How much all this will eventually trouble the Los Angeles Dodgers--who enjoyed a 1.5 game lead when the Braves summoned Sanders on Tuesday--remains to be seen.

After all, it's not as if Braves general manager John Schuerholz found a 28-year-old Henry Aaron hanging around and got him a uniform. Sanders hit just .193 in his 49 games with Atlanta this season, with four homers and 13 runs batted in.

But he was nine-for-12 stealing bases, and therein lies the reason for all this. With Otis Nixon, the major league's stolen base leader, suspended for a drug violation, the Braves need all the speed they can get.

Thus the announcement Tuesday from team spokesman Jim Schultz: Sanders was being added to the roster "for the remainder of the season."

Schuerholz, at a news conference before Tuesday's game, said Sanders would be in uniform for nine of the Braves final 12 games. He said Sanders would miss this weekend's three-game series in Houston.
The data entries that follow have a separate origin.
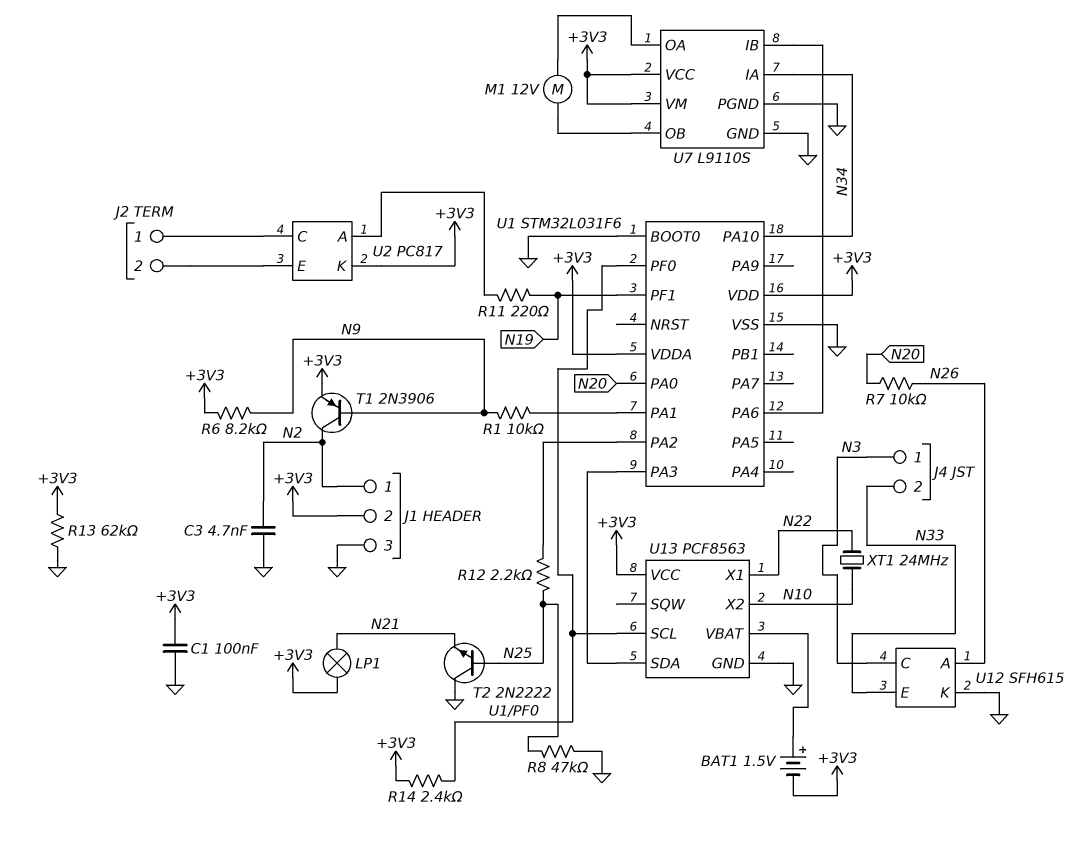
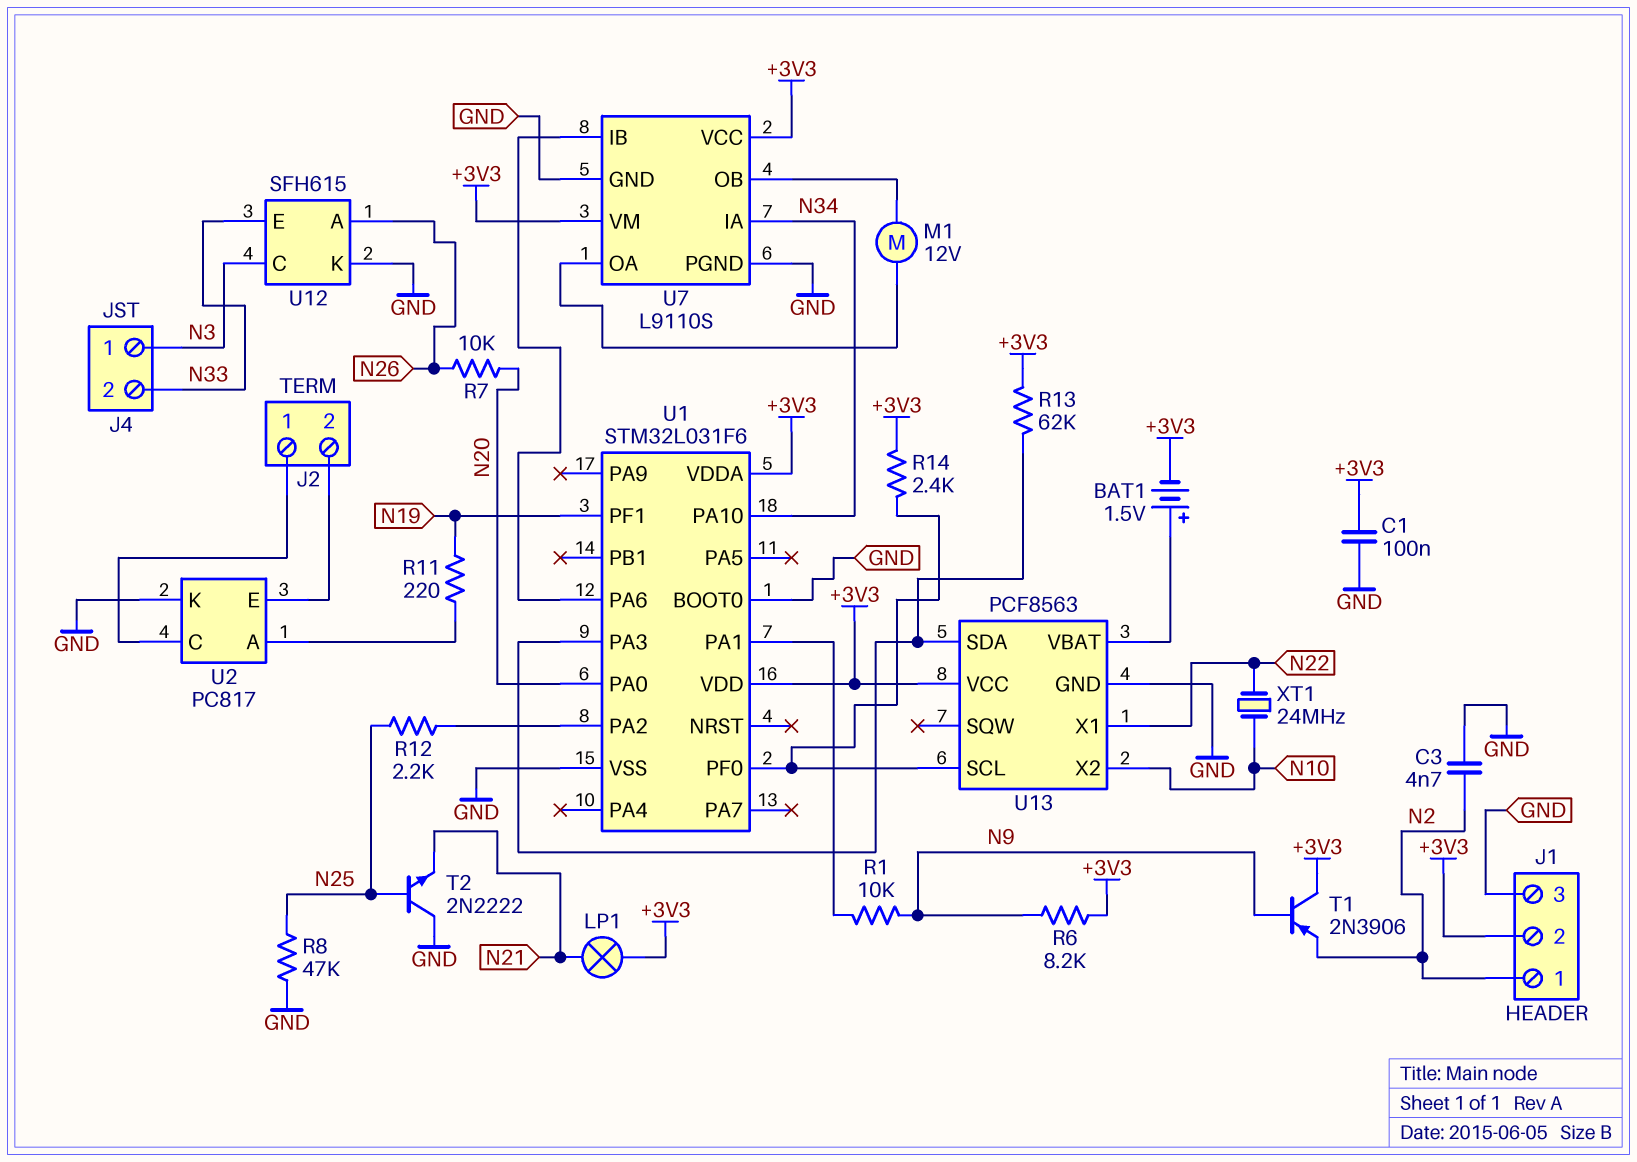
R13: 62k (+3V3, GND) -> 62k (+3V3, U1/PA3)
T1: PNP 2N3906 (B N9, C N2, E +3V3) -> PNP 2N3906 (B N9, C +3V3, E N2)
U2 pin K: +3V3 -> GND

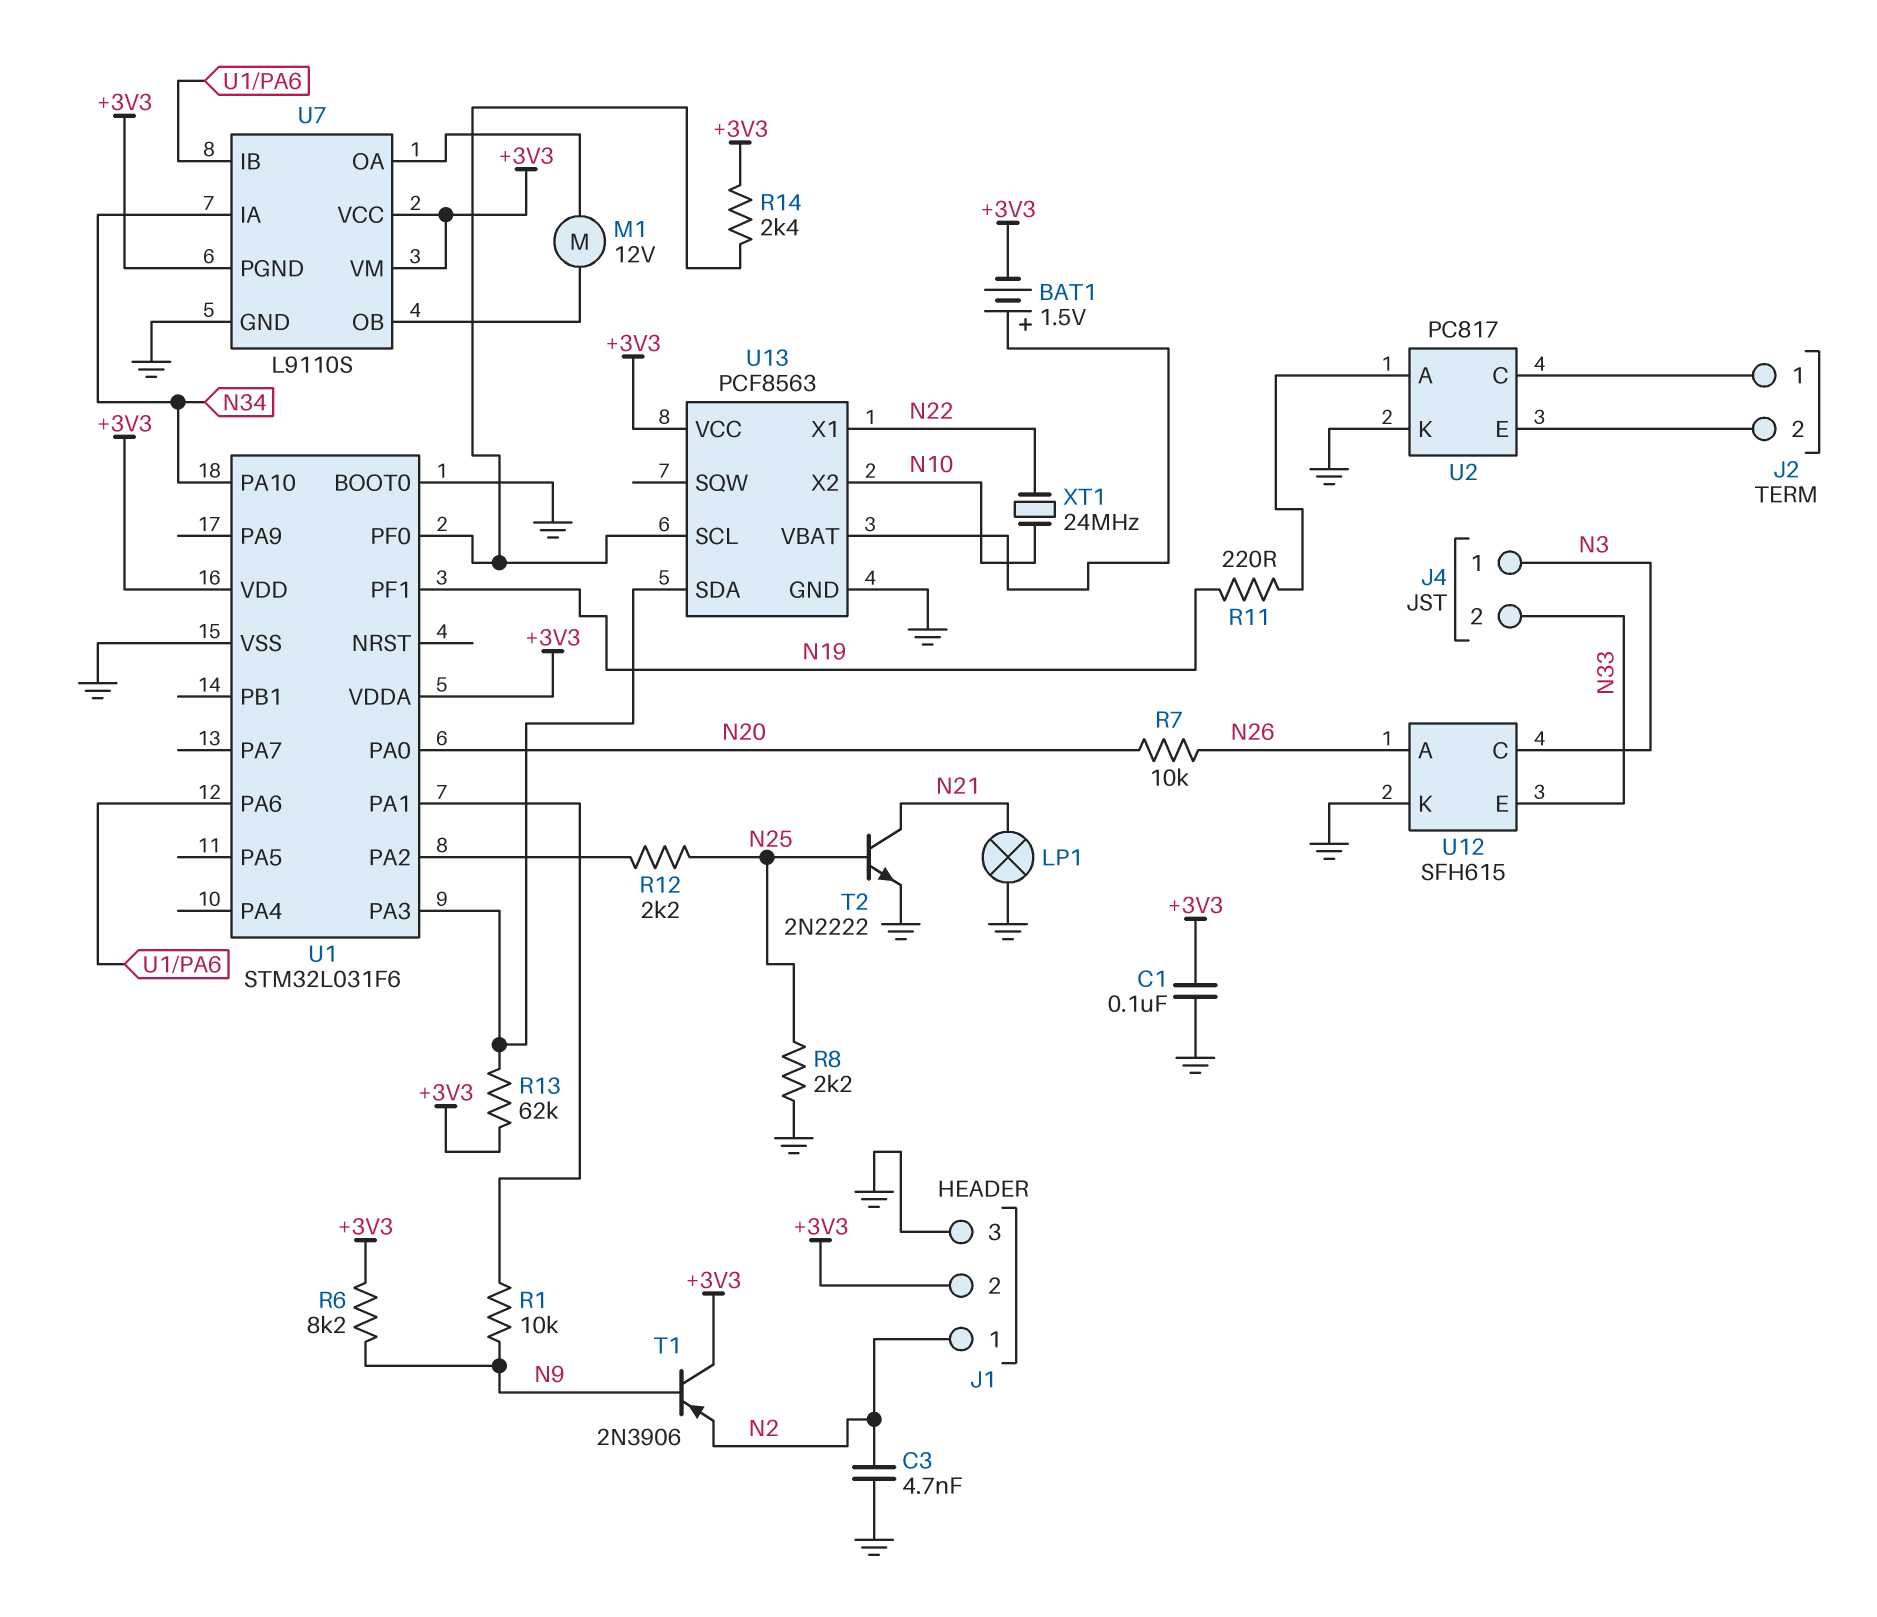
LP1: lamp (+3V3, N21) -> lamp (GND, N21)
R8: 47k (GND, N25) -> 2.2k (GND, N25)
T2: NPN 2N2222 (B N25, C GND, E N21) -> NPN 2N2222 (B N25, C N21, E GND)
U7 pin PGND: GND -> +3V3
"We had talked with other clubs trying to acquire a speed guy," Schuerholz said. "We decided if Deion wanted to do it, as he said he did, we'd go ahead and give him the opportunity.

"I spoke to [Falcons president] Taylor Smith as a courtesy," he continued. "I called to tell him, and he just said he appreciated our calling."

"We just hope he doesn't get hurt and we want him to keep focused on football," Smith said in a statement. "We've got a big game coming up this weekend against an undefeated division rival."